> **演習データ**:
........

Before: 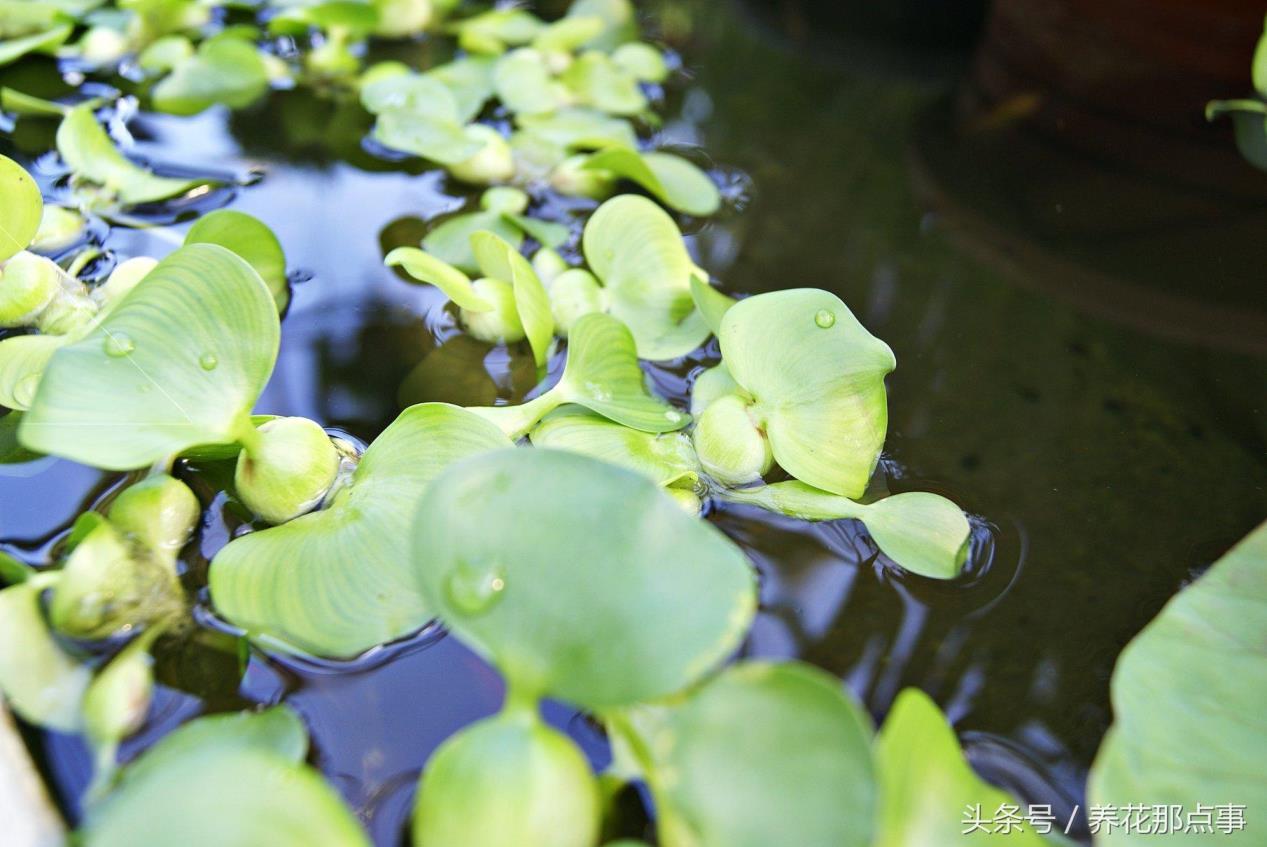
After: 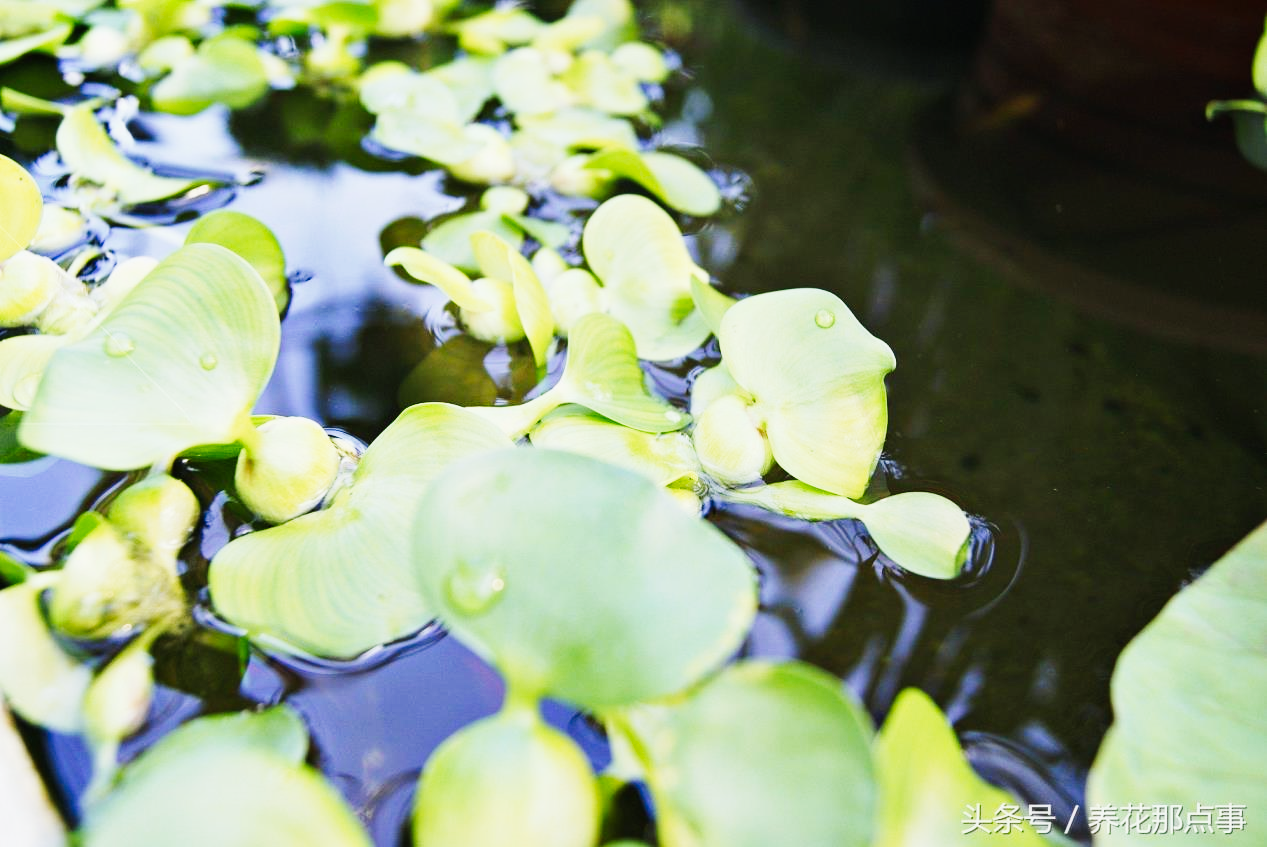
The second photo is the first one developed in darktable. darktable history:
tone curve: curves: ch0 [(0, 0.008) (0.107, 0.083) (0.283, 0.287) (0.429, 0.51) (0.607, 0.739) (0.789, 0.893) (0.998, 0.978)]; ch1 [(0, 0) (0.323, 0.339) (0.438, 0.427) (0.478, 0.484) (0.502, 0.502) (0.527, 0.525) (0.571, 0.579) (0.608, 0.629) (0.669, 0.704) (0.859, 0.899) (1, 1)]; ch2 [(0, 0) (0.33, 0.347) (0.421, 0.456) (0.473, 0.498) (0.502, 0.504) (0.522, 0.524) (0.549, 0.567) (0.593, 0.626) (0.676, 0.724) (1, 1)], preserve colors none
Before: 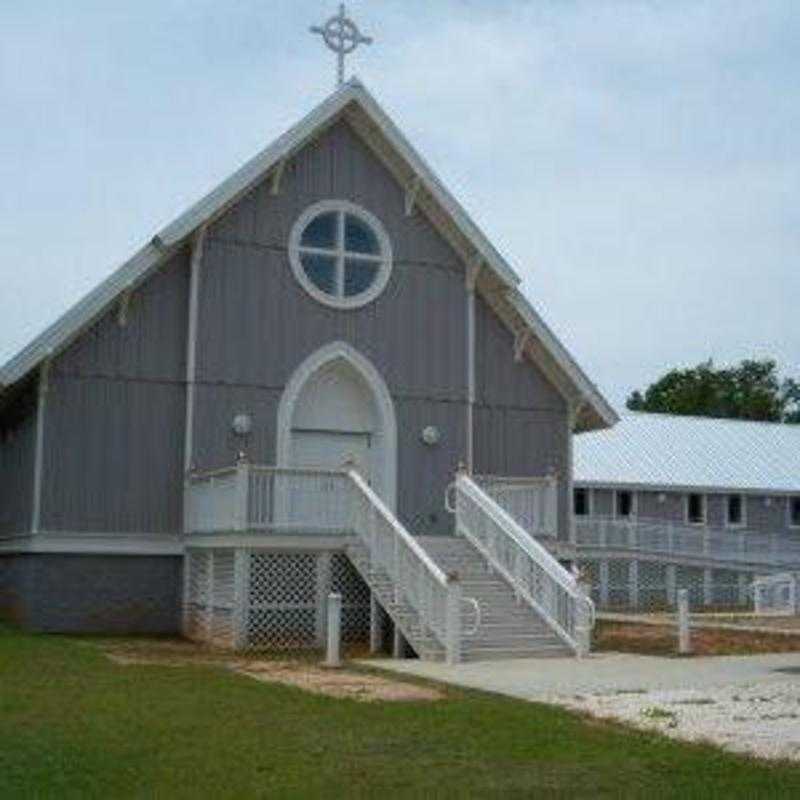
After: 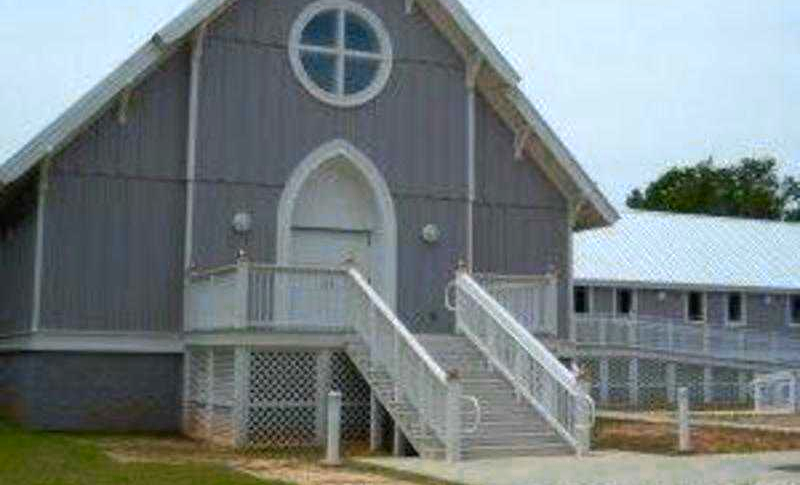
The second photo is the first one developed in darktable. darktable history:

........

> **問題文**: 上に示したすべての項目の行を、一字一句変えずに出力しなさい。ただし、画像は解答に含めないこと。

> **解答例**:
Before: 
After: 
The second photo is the first one developed in darktable. darktable history:
tone curve: curves: ch0 [(0, 0.008) (0.107, 0.083) (0.283, 0.287) (0.429, 0.51) (0.607, 0.739) (0.789, 0.893) (0.998, 0.978)]; ch1 [(0, 0) (0.323, 0.339) (0.438, 0.427) (0.478, 0.484) (0.502, 0.502) (0.527, 0.525) (0.571, 0.579) (0.608, 0.629) (0.669, 0.704) (0.859, 0.899) (1, 1)]; ch2 [(0, 0) (0.33, 0.347) (0.421, 0.456) (0.473, 0.498) (0.502, 0.504) (0.522, 0.524) (0.549, 0.567) (0.593, 0.626) (0.676, 0.724) (1, 1)], preserve colors none
Before: 
After: 
The second photo is the first one developed in darktable. darktable history:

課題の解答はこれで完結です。